◆ Work instructions
The data below holds a line containing "middle dip: (1217, 857)" and a line containing "pinky tip: (1488, 916)"; please quote exactly those two lines and every line between them, and nothing else.

-- -- --

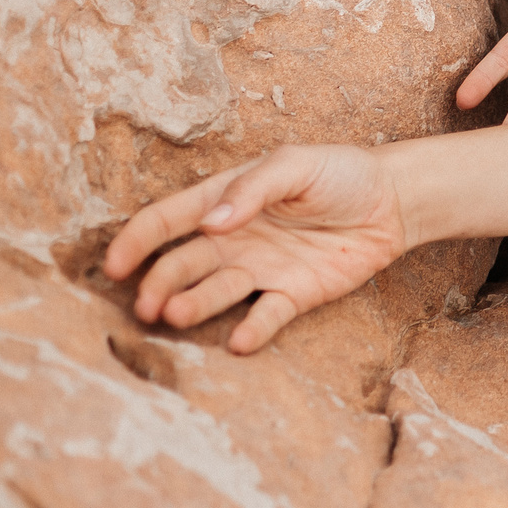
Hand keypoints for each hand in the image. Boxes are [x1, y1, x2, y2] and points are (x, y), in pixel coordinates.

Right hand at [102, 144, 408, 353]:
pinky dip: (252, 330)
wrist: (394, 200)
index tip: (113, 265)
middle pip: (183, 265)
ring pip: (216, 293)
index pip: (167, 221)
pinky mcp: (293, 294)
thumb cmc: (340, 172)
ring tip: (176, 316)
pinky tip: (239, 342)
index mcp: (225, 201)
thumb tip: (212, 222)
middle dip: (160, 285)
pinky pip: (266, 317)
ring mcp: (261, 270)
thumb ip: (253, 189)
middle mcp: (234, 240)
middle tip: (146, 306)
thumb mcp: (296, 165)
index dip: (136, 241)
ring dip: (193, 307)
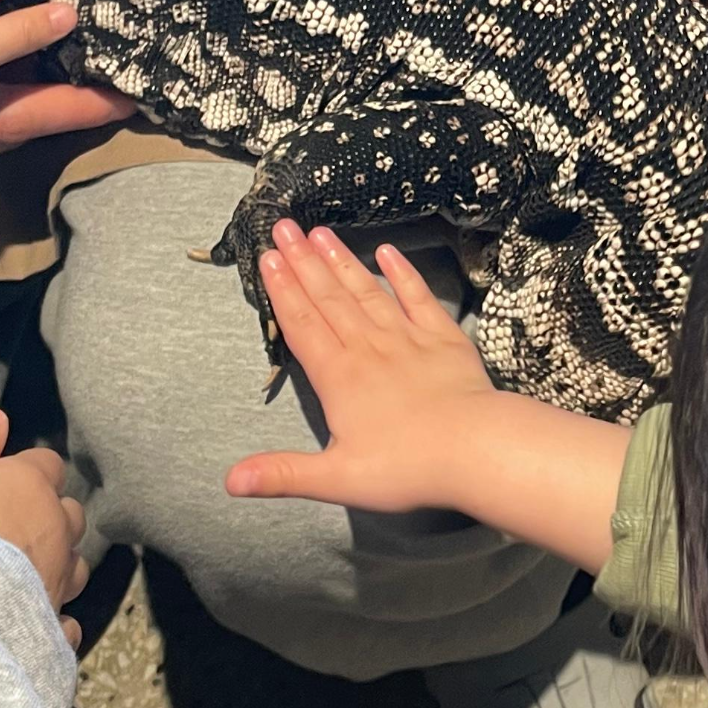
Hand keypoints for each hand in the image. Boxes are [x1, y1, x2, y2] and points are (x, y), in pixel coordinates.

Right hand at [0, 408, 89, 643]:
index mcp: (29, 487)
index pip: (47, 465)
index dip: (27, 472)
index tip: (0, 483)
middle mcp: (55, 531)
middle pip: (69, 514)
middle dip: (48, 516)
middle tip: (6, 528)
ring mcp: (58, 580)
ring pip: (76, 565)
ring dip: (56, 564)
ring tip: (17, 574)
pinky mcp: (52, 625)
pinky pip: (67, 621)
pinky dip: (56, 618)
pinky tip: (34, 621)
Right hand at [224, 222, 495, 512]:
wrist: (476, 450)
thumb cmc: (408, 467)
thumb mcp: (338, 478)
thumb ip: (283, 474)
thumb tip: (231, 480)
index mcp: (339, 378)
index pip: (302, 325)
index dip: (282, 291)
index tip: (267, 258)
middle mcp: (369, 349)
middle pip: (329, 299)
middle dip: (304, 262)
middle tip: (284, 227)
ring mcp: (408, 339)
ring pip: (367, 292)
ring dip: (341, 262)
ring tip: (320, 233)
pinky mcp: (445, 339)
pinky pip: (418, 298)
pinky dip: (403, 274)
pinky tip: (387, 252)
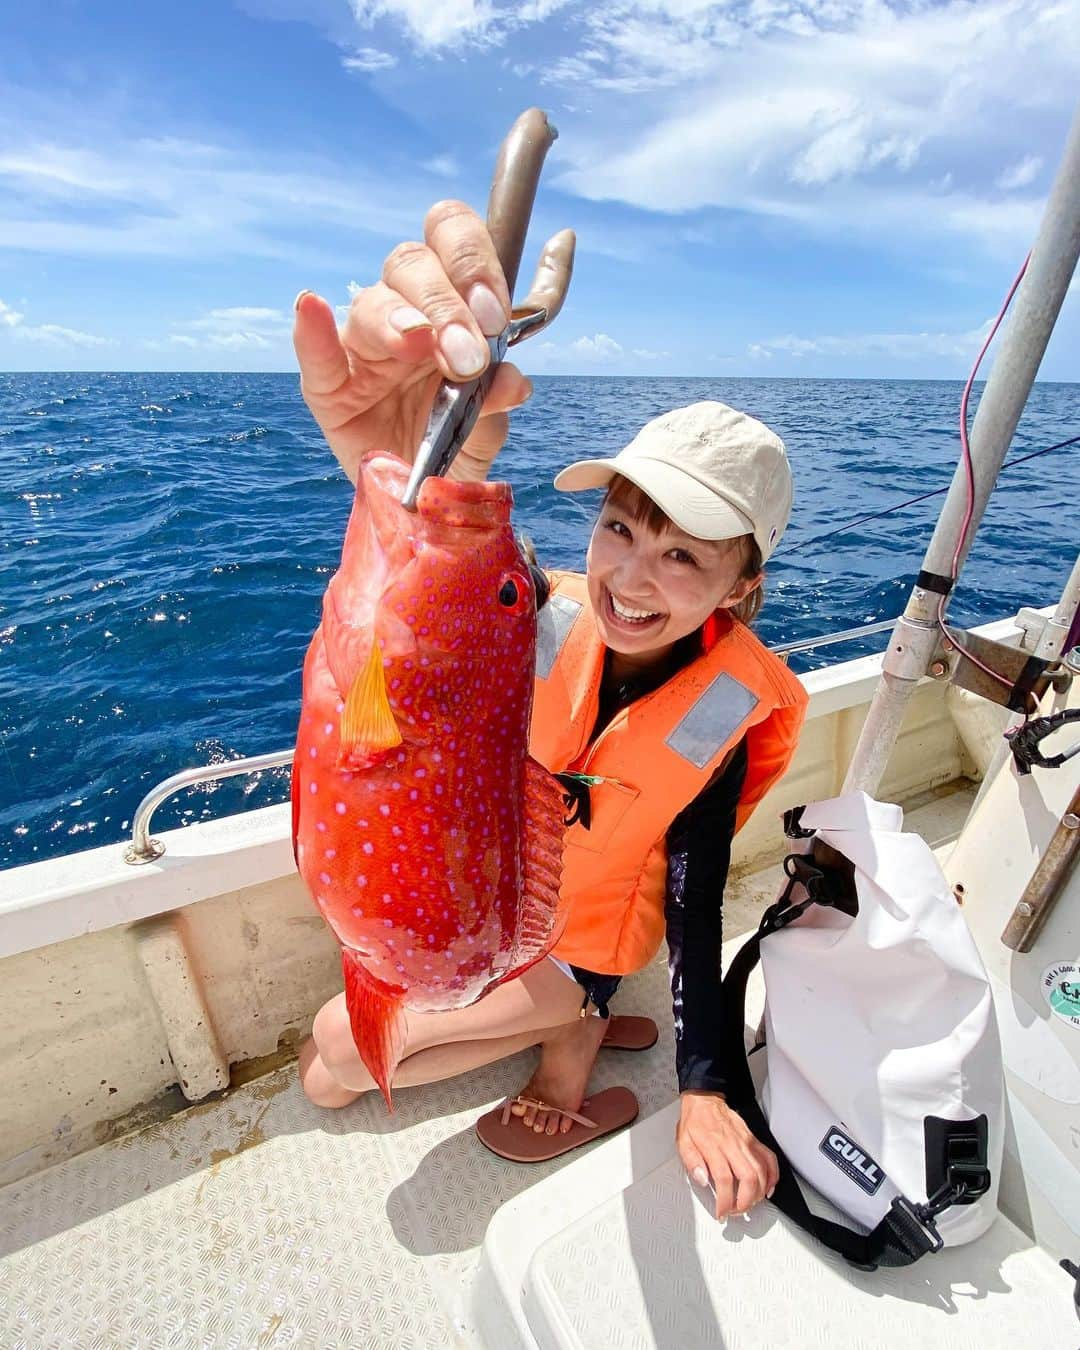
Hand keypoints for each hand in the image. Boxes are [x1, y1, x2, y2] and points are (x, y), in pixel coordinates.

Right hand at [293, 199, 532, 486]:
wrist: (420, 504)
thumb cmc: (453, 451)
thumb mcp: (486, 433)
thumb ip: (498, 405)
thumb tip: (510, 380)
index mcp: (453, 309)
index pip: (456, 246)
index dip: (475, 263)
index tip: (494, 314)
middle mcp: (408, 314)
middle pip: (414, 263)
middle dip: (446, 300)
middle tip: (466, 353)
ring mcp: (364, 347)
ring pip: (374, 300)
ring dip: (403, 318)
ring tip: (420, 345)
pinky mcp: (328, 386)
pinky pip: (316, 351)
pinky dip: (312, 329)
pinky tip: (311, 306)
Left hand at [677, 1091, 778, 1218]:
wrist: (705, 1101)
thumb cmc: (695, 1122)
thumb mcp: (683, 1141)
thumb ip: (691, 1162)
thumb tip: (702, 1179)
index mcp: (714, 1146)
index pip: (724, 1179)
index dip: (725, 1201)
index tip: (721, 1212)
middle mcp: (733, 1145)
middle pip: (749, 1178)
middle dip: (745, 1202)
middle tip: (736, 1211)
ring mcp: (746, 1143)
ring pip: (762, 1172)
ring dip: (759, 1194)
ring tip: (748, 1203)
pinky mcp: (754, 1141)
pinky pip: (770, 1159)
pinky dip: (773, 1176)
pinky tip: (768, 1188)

-- -- --

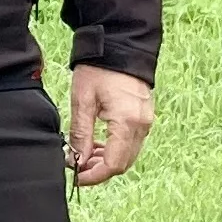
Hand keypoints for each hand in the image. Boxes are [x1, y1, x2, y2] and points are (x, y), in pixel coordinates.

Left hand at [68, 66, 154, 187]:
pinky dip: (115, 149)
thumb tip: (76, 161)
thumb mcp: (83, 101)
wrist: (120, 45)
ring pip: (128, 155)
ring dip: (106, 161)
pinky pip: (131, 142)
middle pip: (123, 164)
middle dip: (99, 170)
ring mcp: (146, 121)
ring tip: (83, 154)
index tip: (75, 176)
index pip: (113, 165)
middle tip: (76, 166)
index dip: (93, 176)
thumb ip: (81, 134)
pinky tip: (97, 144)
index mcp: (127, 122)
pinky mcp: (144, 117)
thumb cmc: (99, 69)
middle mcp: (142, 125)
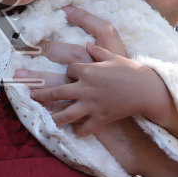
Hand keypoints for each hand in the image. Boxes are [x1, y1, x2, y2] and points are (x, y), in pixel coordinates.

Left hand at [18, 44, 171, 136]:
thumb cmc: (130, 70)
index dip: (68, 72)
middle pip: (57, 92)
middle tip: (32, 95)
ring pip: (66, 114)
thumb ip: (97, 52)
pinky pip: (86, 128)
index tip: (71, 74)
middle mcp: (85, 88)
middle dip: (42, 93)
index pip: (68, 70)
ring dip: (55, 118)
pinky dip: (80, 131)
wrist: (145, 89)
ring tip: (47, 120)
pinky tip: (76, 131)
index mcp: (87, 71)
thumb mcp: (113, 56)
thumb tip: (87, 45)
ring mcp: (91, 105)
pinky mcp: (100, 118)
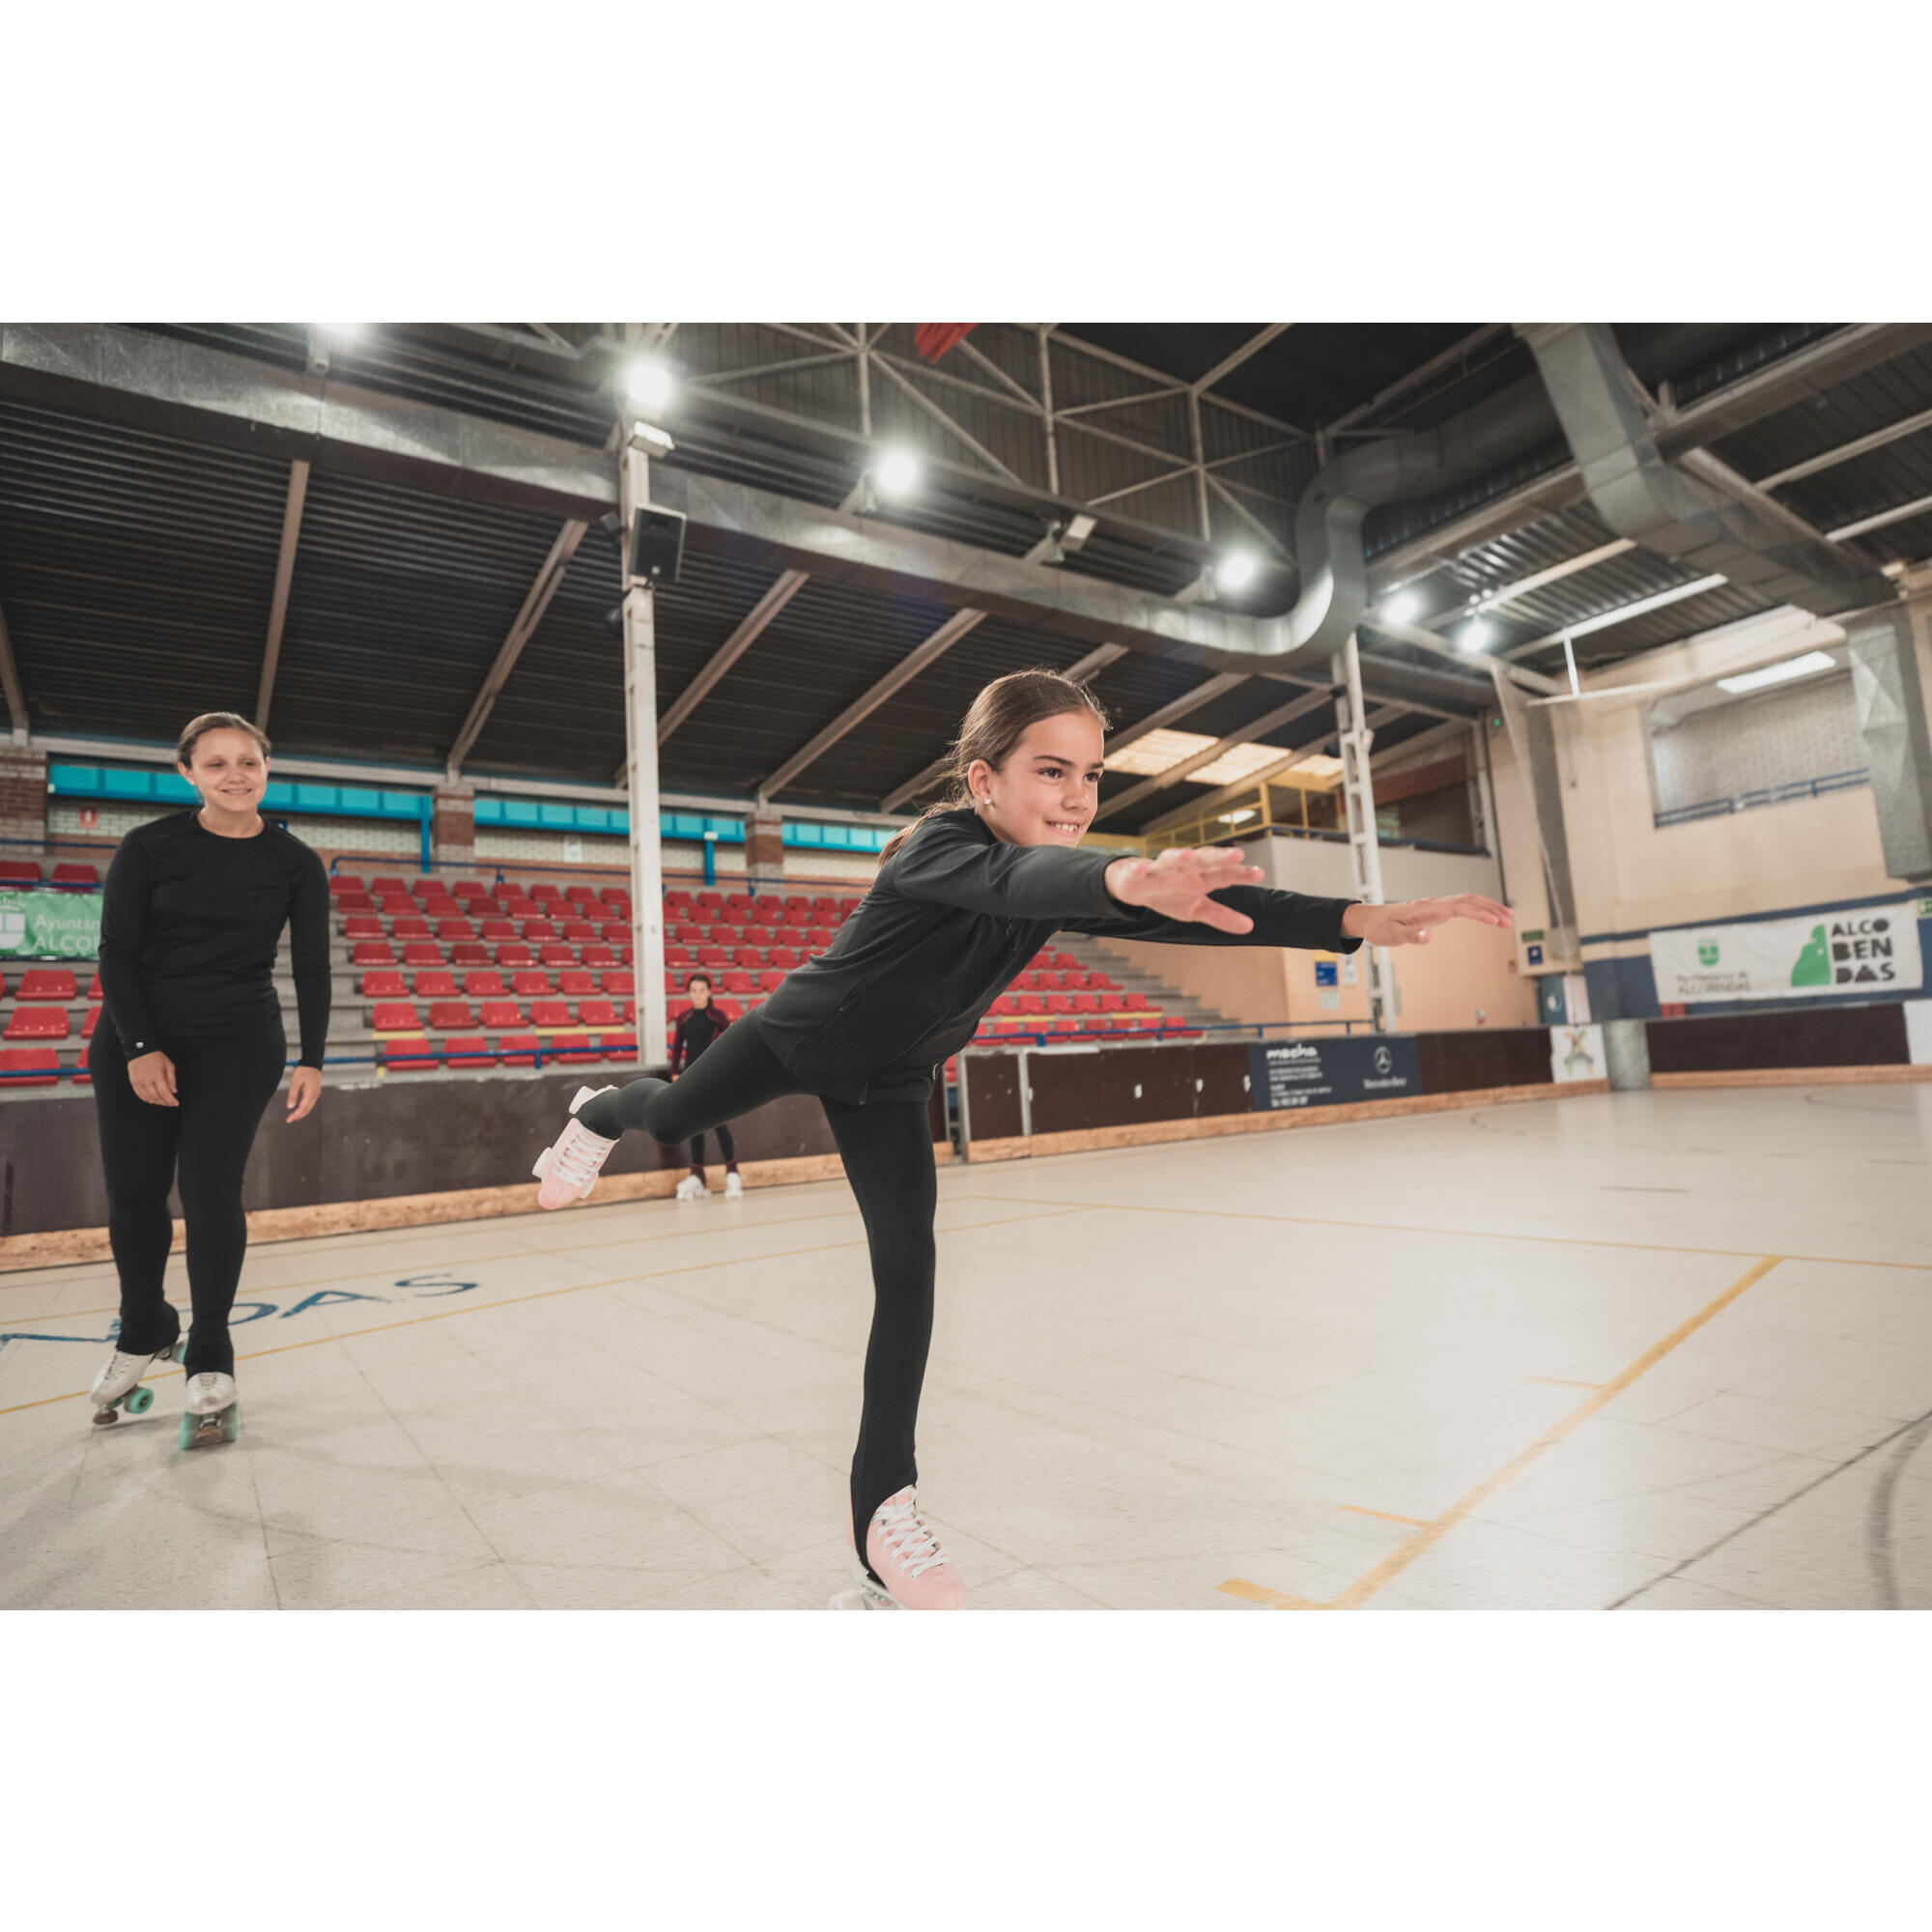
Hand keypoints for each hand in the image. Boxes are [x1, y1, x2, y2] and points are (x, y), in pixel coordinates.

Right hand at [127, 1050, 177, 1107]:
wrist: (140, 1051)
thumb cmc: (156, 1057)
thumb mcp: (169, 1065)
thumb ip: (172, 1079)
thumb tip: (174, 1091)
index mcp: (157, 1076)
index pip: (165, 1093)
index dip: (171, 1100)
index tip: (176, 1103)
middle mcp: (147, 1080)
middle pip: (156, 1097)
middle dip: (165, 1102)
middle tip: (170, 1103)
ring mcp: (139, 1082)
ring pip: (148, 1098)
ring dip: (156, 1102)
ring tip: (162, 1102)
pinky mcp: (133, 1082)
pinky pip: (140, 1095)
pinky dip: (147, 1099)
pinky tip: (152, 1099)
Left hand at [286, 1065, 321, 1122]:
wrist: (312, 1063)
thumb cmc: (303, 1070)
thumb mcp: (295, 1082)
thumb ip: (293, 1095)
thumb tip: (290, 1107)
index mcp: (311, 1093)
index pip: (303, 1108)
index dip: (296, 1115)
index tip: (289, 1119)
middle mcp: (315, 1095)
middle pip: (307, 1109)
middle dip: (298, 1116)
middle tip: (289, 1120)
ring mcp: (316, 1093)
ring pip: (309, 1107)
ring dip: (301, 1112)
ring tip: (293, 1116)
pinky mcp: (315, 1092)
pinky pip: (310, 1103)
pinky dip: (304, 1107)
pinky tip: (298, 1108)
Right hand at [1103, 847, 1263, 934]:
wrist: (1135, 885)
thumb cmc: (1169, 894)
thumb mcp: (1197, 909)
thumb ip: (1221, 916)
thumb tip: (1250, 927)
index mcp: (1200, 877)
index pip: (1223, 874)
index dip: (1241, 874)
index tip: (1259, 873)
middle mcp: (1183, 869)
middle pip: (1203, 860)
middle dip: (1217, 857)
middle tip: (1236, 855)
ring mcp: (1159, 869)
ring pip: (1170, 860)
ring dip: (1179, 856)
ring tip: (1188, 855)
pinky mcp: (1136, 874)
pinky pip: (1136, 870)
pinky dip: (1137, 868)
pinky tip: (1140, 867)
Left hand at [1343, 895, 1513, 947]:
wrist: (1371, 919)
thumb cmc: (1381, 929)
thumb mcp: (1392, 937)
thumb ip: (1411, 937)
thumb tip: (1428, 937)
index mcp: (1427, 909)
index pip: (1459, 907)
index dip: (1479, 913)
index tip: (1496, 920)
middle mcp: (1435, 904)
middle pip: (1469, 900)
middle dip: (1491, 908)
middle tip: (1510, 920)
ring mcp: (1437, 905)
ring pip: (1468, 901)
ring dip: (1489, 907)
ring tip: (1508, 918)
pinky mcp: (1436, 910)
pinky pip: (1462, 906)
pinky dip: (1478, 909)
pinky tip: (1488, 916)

-- -- --

◆ Answer section
middle dip: (1217, 857)
middle tip: (1236, 855)
ring mcp: (1159, 869)
ring pip: (1170, 860)
ring dip: (1179, 856)
ring tip: (1188, 855)
pinky mcp: (1136, 874)
pinky pip: (1136, 870)
pinky dip: (1137, 868)
pinky tip: (1140, 867)
Left hand at [1343, 895, 1513, 947]:
wrist: (1371, 919)
thumb cmc: (1381, 929)
thumb mcp: (1392, 937)
thumb ip: (1411, 937)
thumb tip: (1428, 937)
index mcp: (1427, 909)
index pip: (1459, 907)
index dip: (1479, 913)
index tip: (1496, 920)
middle mcp: (1435, 904)
middle pip: (1469, 900)
middle dip: (1491, 908)
middle tip: (1510, 920)
ring mcp: (1437, 905)
ring pip: (1468, 901)
ring dip: (1489, 907)
ring tip: (1508, 918)
pinky mcp: (1436, 910)
pinky pip: (1462, 906)
pinky dip: (1478, 909)
pinky tip: (1488, 916)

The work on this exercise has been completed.